Il delitto di Cogne il fatto di cronaca nera più ricordato dagli italiani da http://canali.libero.it
Sondaggio
Sarà per le sue innumerevoli presenze in tv, sui giornali, e sui media in generale, l’attenzione sul caso Cogne è massima. L’assenza dell’arma del delitto, i sospetti, le perizie che non convincono e che spesso non combaciano, fanno sì che sia il giallo che mantiene più alto l’interesse nel nostro Paese. L’omicidio nella casetta isolata della Valle d’Aosta è la storia di cronaca nera più ricordata e che più appassiona.
Ad assicurare il tutto è un sondaggio effettuato da FoxCrime, il primo canale italiano dedicato al giallo e all’investigazione, in onda su Sky. Il campione degli intervistati è di 1.003 persone di età superiore ai 15 anni. Alla domanda “Quali sono i due delitti che più le sono rimasti in mente?”, oltre l’85 per cento parla dell’omicidio di Cogne. Quasi la metà, il 48 per cento ricorda quello, famossissmo, di Novi Ligure. Il 22 per cento gli omicidi del mostro di Firenze, il 17 per cento il delitto di Desirée Piovanelli a Leno e l’11 per cento il giallo, molto recente, dei coniugi Aldo e Luisa Donegani, fatti a pezzi in montagna nell’alta Val Camonica e di cui non sono ancora state trovate le teste.
Non solo. Tra gli assassini o i sospettati, c’è, per 8 italiani su 10, Anna Maria Franzoni, seguita dai giovani Erika e Omar (che confessarono l’omicidio della mamma della ragazza, Susy Cassini e del fratellino Gianluca), con il 55 per cento. Ultimo Pietro Pacciani, per un terzo del campione.
Il sondaggio ha mostrato una differenza di risposte tra uomini e donne. Anna Maria Franzoni e la coppia Erika-Omar sono ricordati più dalle donne, mentre Pietro Pacciani e Donato Bilancia (il killer delle prostitute in Liguria) sono ricordati da un numero maggiori uomini.

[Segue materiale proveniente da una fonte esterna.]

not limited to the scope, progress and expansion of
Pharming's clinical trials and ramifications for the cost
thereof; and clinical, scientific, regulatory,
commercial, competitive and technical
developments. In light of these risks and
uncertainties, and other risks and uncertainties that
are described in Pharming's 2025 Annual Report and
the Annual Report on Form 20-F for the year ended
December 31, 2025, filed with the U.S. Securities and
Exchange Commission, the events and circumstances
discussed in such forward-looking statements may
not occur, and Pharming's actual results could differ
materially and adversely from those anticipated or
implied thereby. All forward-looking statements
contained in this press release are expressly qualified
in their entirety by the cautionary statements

E’, probabilmente, il segno che le donne ricordano maggiormente i delitti compiuti da donne e viceversa.
Si rileva dall’analisi anche l’interesse a volte morboso che gli italiani nutrono nei confronti dei fatti di cronaca nera (proprio come nei casi di Cogne, di Erika e Omar e di Donato Bilancia). La metà degli intervistati si dichiara molto o abbastanza interessato a programmi televisivi sull’argomento.
Tra i moventi che sarebbero alla base dei delitti, il 40 per cento degli intervistati ritiene che il motivo principale è il denaro, seguito dai conflitti familiari e dalla gelosia. La malattia mentale, invece, è il movente principale solo per 2 italiani su 10.